P/VP de 1,01: ausência de desconto e o que isso significa
Diferente do KNCR11 (P/VP 1,04 pelo Investidor10) e bem diferente do VGHF11 (P/VP 0,80), o KNIP11 está sendo negociado quase exatamente no valor patrimonial. Isso é incomum em fundo de papel num cenário de Selic alta como o atual.
A explicação tem dois componentes. Primeiro, o KNIP11 carrega CRIs longos — prazo médio típico de uma década — e a marcação a mercado desses títulos sobe quando o mercado precifica queda de juros à frente. Segundo, o investidor que entende o produto está comprando KNIP11 como hedge para o cenário pós-corte — quando KNCR11 começar a sofrer porque o CDI cai, KNIP11 protege porque o spread fixo continua somando.
P/VP 1,01 não é desconto, mas também não é sobrepreço punitivo. É preço justo pra um fundo com indexador certo pra cenário em transição. Se você acredita que a Selic vai cair em 2026, o KNIP11 a P/VP 1,01 é entrada razoável. Se acha que a Selic vai ficar alta por mais 18 meses, o KNCR11 entrega mais no curto prazo.
Quando KNIP11 supera KNCR11 (e vice-versa)
| Cenário macro | CDI | IPCA | Vence |
|---|---|---|---|
| Atual (abril/2026) | ~14,40% | 4,14% | KNCR11 (DY 13,76%) |
| Selic caindo, IPCA controlado | 9-10% | 4-5% | Equilíbrio (KNIP11 começa a ganhar) |
| Selic baixa, IPCA controlado | 6-7% | 3-4% | KNIP11 (CDI insuficiente) |
| IPCA voltando a subir | Subindo com defasagem | 6-8% | KNIP11 (spread fixo + IPCA alto) |
| Recessão com deflação | Caindo | Próximo de zero | KNCR11 (CDI ainda paga, IPCA congela) |
| Estagflação (IPCA alto + Selic alta) | Alta | Alta | Empate técnico — depende do spread |
A leitura prática dessa tabela é simples: nenhum dos dois fundos vence sempre. Existe um cenário em que cada um performa melhor. Ter os dois na carteira é a forma de neutralizar a aposta macro — você não precisa adivinhar se a Selic vai cair antes ou depois, se o IPCA vai voltar a subir, se vai vir choque externo.
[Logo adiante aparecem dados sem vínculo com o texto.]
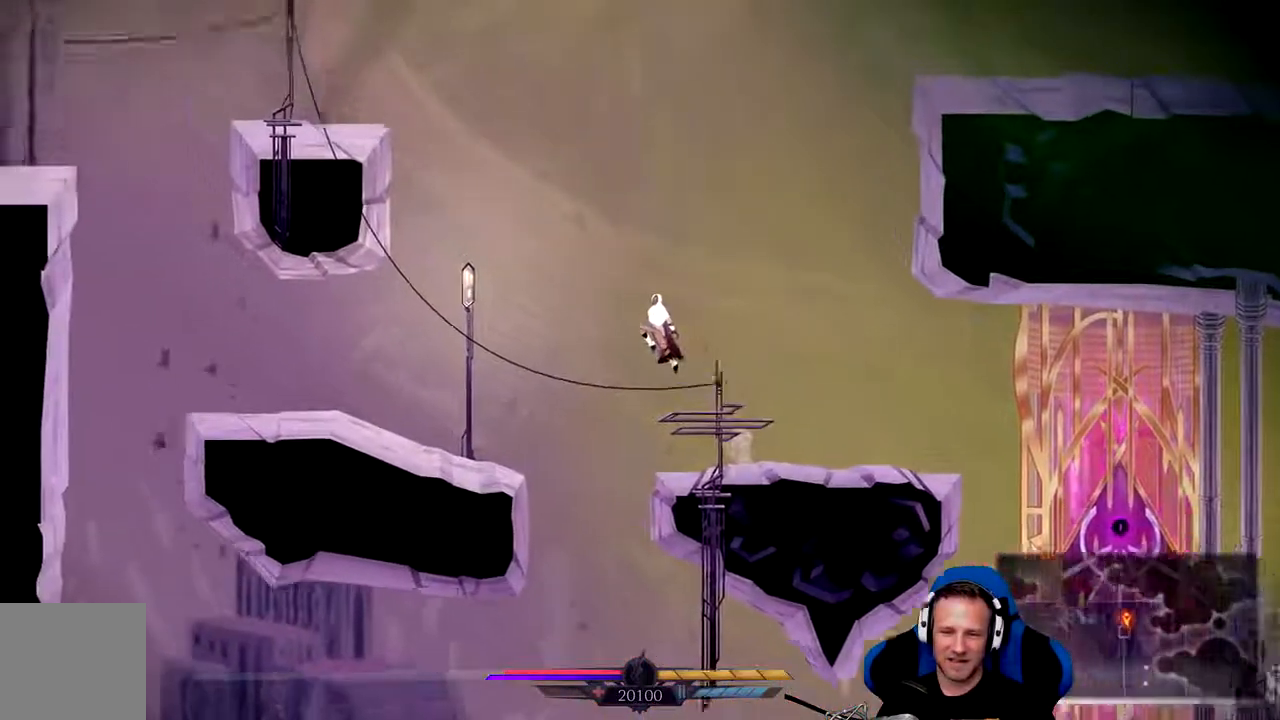
{"dt_ms": 500, "buttons": [], "left_stick": "up-left", "right_stick": "center", "events": [[67, "A", "up"]]}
Tem cobertura nos dois casos.
O custo dessa diversificação é renda menor no cenário extremo. Quem só tem KNCR11 hoje recebe DY de 13,76%. Quem tem 50/50 KNCR11 + KNIP11 recebe média ponderada perto de 12% — perde alguns pontos de DY agora em troca de proteção pra quando a Selic cair. É um seguro, e seguros custam dinheiro.
A mecânica do CRI IPCA+spread: como o cupom é construído
Pra entender por que o KNIP11 paga o que paga, é preciso ver como funciona um CRI IPCA típico que entra na carteira.
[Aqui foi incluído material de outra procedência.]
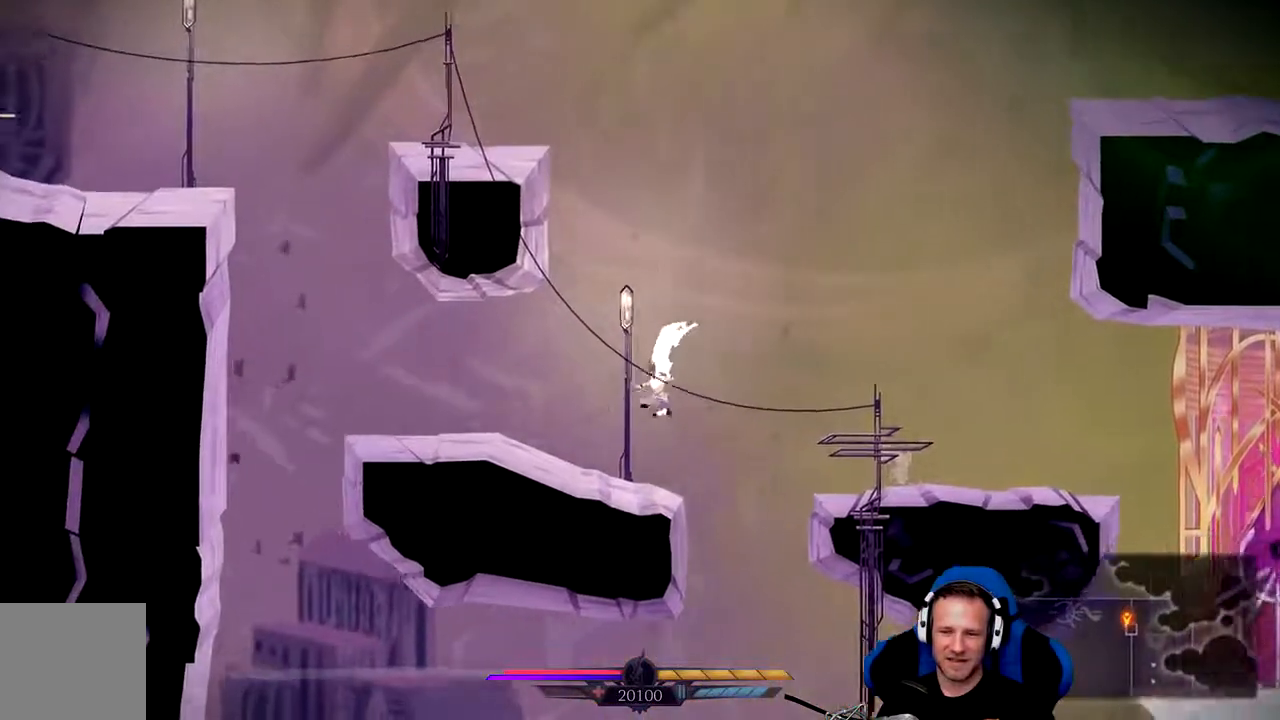
{"dt_ms": 500, "buttons": [], "left_stick": "up-left", "right_stick": "center", "events": []}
Imagine um shopping center que precisa de financiamento de R$ 100 milhões pra modernização. Em vez de pegar empréstimo bancário a CDI+5%, o shopping emite um CRI (Certificado de Recebíveis Imobiliários) lastreado nos aluguéis futuros, no valor de R$ 100 milhões, prazo 10 anos, remuneração IPCA+6,5% ao ano.
O CRI é vendido a investidores institucionais — entre eles, o KNIP11. Todo mês, o emissor paga ao fundo: a parcela mensal do principal acrescido de IPCA do mês + 6,5%/12 de juros sobre o saldo. O fundo agrega isso de centenas de CRIs similares, desconta despesas e taxa de administração, e distribui o resultado aos cotistas.
Com IPCA mensal de 0,88% (último dado disponível, mar/2026, BCB SGS 433) e o componente proporcional de um spread de 6,5% (~0,54% ao mês), um CRI IPCA+6,5% gera ~1,42% de rendimento mensal bruto naquele mês. Quando o IPCA mensal é menor, o rendimento mensal é menor. O componente fixo (spread) protege; o componente variável (IPCA) é o motor.
Se o IPCA acumular em 12 meses 8% em vez de 4,14%, o mesmo CRI passa a render ~14% no ano. Se acumular 2%, rende ~8,5%. O DY do fundo é pulsado pelo IPCA — daí o nome “Índice de Preços”.
A qualidade da carteira: por que Kinea importa
A maior parte do que você lê online sobre KNIP11 ignora o ponto mais importante: quem está do outro lado do CRI. Um CRI é tão bom quanto a capacidade do emissor de pagar. Se o devedor falhar, o CRI vira processo.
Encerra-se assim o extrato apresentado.